Tuesday saw U.S. district court judge Richard Leon rule that AT&T’s long-planned acquisition of Time Warner could proceed despite opposition from President Donald Trump and the Justice Department, following a six-week trial. Time Warner includes HBO, Turner Broadcasting (CNN, TBS, TNT, Turner Sports, et al), the Warner Bros. studio, and a joint interest in The CW (with CBS); the Justice Department argued that AT&T could charge competing cable and internet companies higher rates for Time Warner content to promote its own cable and internet products, but AT&T argued it’s in their interests to have that content widely distributed and that they need to own content to compete with the likes of Netflix and Amazon.
They also promised to submit carriage disputes to arbitration for seven years after the deal closes and to not pull programming. It appears their arguments were successful., and the deal was approved with no conditions. Presuming that the government doesn’t seek a stay of the deal and a further appeal, this seems done.
This deal going through could have a whole lot of sports media implications. Here are three of the biggest.
1. Turner Sports (and HBO) are now part of something even bigger: Time Warner had plenty of resources in its own right, but the acquisition by AT&T makes it even larger. And that could possibly lead to Turner (and maybe even HBO) being even more aggressive when it comes to sports rights and sports programming. Turner’s made plenty of big moves there over the years already, from March Madness to the NBA to MLB to now the Champions League, but they could possibly become even a bigger player with AT&T’s backing. Also, it was reported during the last round of UFC contract talks that Turner was being cautious with rights bids, waiting to see what would happen with this merger. They don’t need to worry about that now.
Oh, and new Turner streaming service B/R Live now has even more backing to pick up rights, and Bleacher Report as a whole has extra backing too. And while HBO already had plenty of resources and was investing some of them in sports (especially documentaries, Real Sports and boxing), they now have even more. It will be interesting to see what happens to AT&T/DirecTV’s own content channel Audience and to their regional sports networks now; will there be some integration with Turner’s properties? Will Audience in particularly be less necessary now they have these other content areas? And we’ll see if AT&T finds ways to favor Time Warner content, maybe on TV but perhaps especially on the web, where the end of net neutrality opens up whole ranges of possibilities for boosting your own content. AT&T and other distributors say they’re not planning on that right now, but that may change.

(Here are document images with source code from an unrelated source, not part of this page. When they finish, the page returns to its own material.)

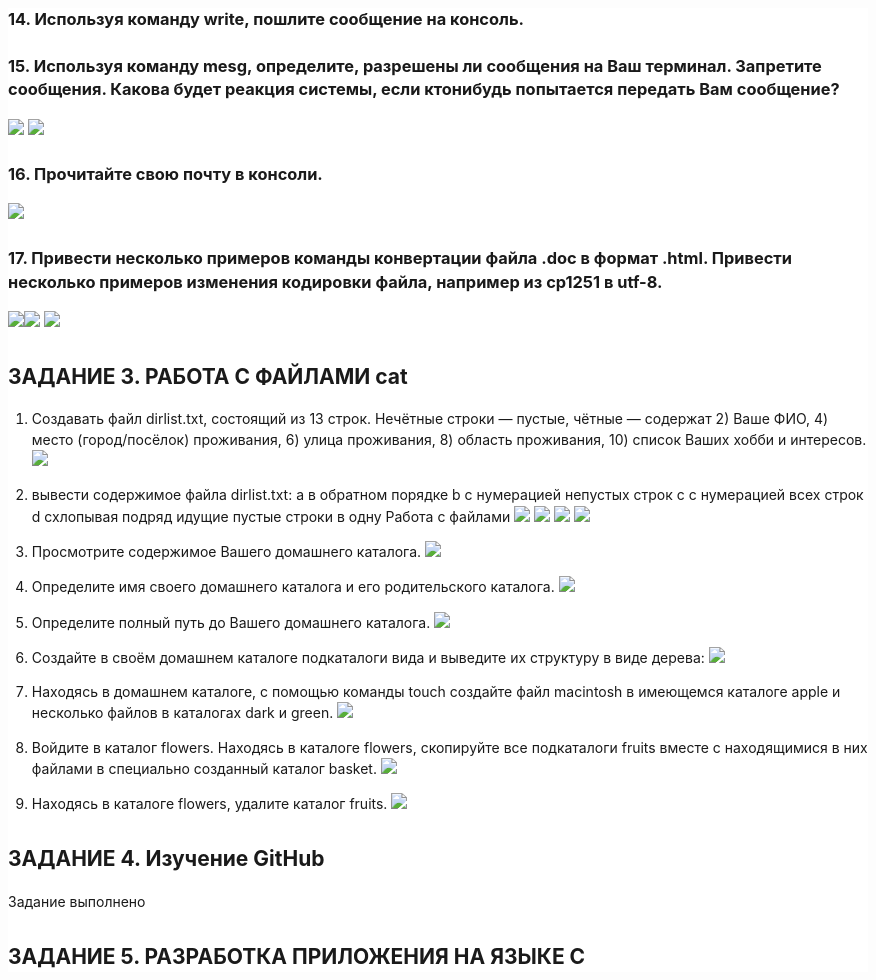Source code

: ### 14. Используя команду write, пошлите сообщение на консоль.


### 15. Используя команду mesg, определите, разрешены ли сообщения на Ваш терминал. Запретите сообщения. Какова будет реакция системы, если ктонибудь попытается передать Вам сообщение?
![](Screenshot%202025-03-17%20at%2018.41.06.png)
![](Screenshot%202025-03-17%20at%2018.41.35.png)
### 16. Прочитайте свою почту в консоли.
![](Screenshot%202025-03-17%20at%2018.42.25.png)
### 17. Привести несколько примеров команды конвертации файла .doc в формат .html. Привести несколько примеров изменения кодировки файла, например из cp1251 в utf-8.
![](Screenshot%202025-03-17%20at%2018.43.32.png)![](Screenshot%202025-03-17%20at%2018.44.35.png)
![](Screenshot%202025-03-17%20at%2018.45.03.png)

## ЗАДАНИЕ 3. РАБОТА С ФАЙЛАМИ cat 
1. Создавать файл dirlist.txt, состоящий из 13 строк. Нечётные строки — пустые, чётные — содержат 2) Ваше ФИО, 4) место (город/посёлок)
проживания, 6) улица проживания, 8) область проживания, 10) список Ваших хобби и интересов.
![](Screenshot%202025-03-17%20at%2019.17.28.png)
2. вывести содержимое файла dirlist.txt: a в обратном порядке b с нумерацией непустых строк c с нумерацией всех строк d схлопывая подряд идущие пустые строки в одну Работа с файлами 
![](Screenshot%202025-03-17%20at%2019.18.54.png)
![](Screenshot%202025-03-17%20at%2019.19.42.png)
![](Screenshot%202025-03-17%20at%2019.19.54.png)
![](Screenshot%202025-03-17%20at%2019.20.07.png)

3. Просмотрите содержимое Вашего домашнего каталога.
   ![](Screenshot%202025-03-17%20at%2019.20.24.png)
4. Определите имя своего домашнего каталога и его родительского каталога.
   ![](Screenshot%202025-03-17%20at%2019.21.06.png)
5. Определите полный путь до Вашего домашнего каталога. 
   ![](Screenshot%202025-03-17%20at%2019.21.13.png)
6. Создайте в своём домашнем каталоге подкаталоги вида и выведите их структуру в виде дерева:
   ![](Screenshot%202025-03-17%20at%2019.27.14.png)
7. Находясь в домашнем каталоге, с помощью команды touch создайте файл macintosh в имеющемся каталоге apple и несколько файлов в каталогах dark и green. 
   ![](Screenshot%202025-03-17%20at%2019.30.07.png)
8. Войдите в каталог flowers. Находясь в каталоге flowers, скопируйте все подкаталоги fruits вместе с находящимися в них файлами в специально созданный каталог basket. 
   ![](Screenshot%202025-03-17%20at%2019.33.18.png)
9. Находясь в каталоге flowers, удалите каталог fruits. 
![](Screenshot%202025-03-17%20at%2019.33.56.png)
## ЗАДАНИЕ 4. Изучение GitHub 
Задание выполнено
## ЗАДАНИЕ 5. РАЗРАБОТКА ПРИЛОЖЕНИЯ НА ЯЗЫКЕ C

2. There are now maybe less regulatory hurdles to the Disney/Fox deal: A lot of the discussion around Disney’s plan to buy numerous Fox assets (including the regional sports networks, the TV/movie studio, and international properties) was if it would face regulatory hurdles. Many figured that deal was perhaps a little safer than AT&T/Time Warner, as it’s one content provider buying assets from another one (and specifically avoiding areas where the two already directly compete, such as the Fox broadcast channel and FS1) instead of a distributor buying a content provider, but there had been some rumblings of political opposition, and AT&T-Time Warner was generally seen as safe until it wasn’t. A win on AT&T-Time Warner might have pushed the Justice Department to challenge other big media deals, including Disney-Fox. This approval perhaps makes that less likely, and perhaps means we’re closer to a future where Disney does own those Fox assets. However…
3. Comcast could try and swoop in for Fox: Back around the announcement of Disney’s plan to pick up those Fox assets, there was also reporting that Comcast had made a significantly higher bid that Fox turned down thanks to concerns about antitrust regulation. In February, it was reported that Comcast was considering another bid for Fox’s assets if the AT&T-Time Warner merger was approved, and that story firmed up into even more of a likelihood in May. Now, just because this deal was approved doesn’t mean that a Comcast move for Fox would be; Fox might prefer to stick with Disney, and a combined Comcast-Fox could raise a whole lot of antitrust concerns not in either AT&T-Time Warner or Disney-Fox (regional sports networks might be a big sticking point there, as this combined entity would have a whole lot of those). But Comcast is much more likely to bid in an environment where AT&T-Time Warner is approved (CNBC’s piece notes they may bid as soon as Wednesday), and much more likely to have a chance of getting their own bid approved. We’ll see if that happens.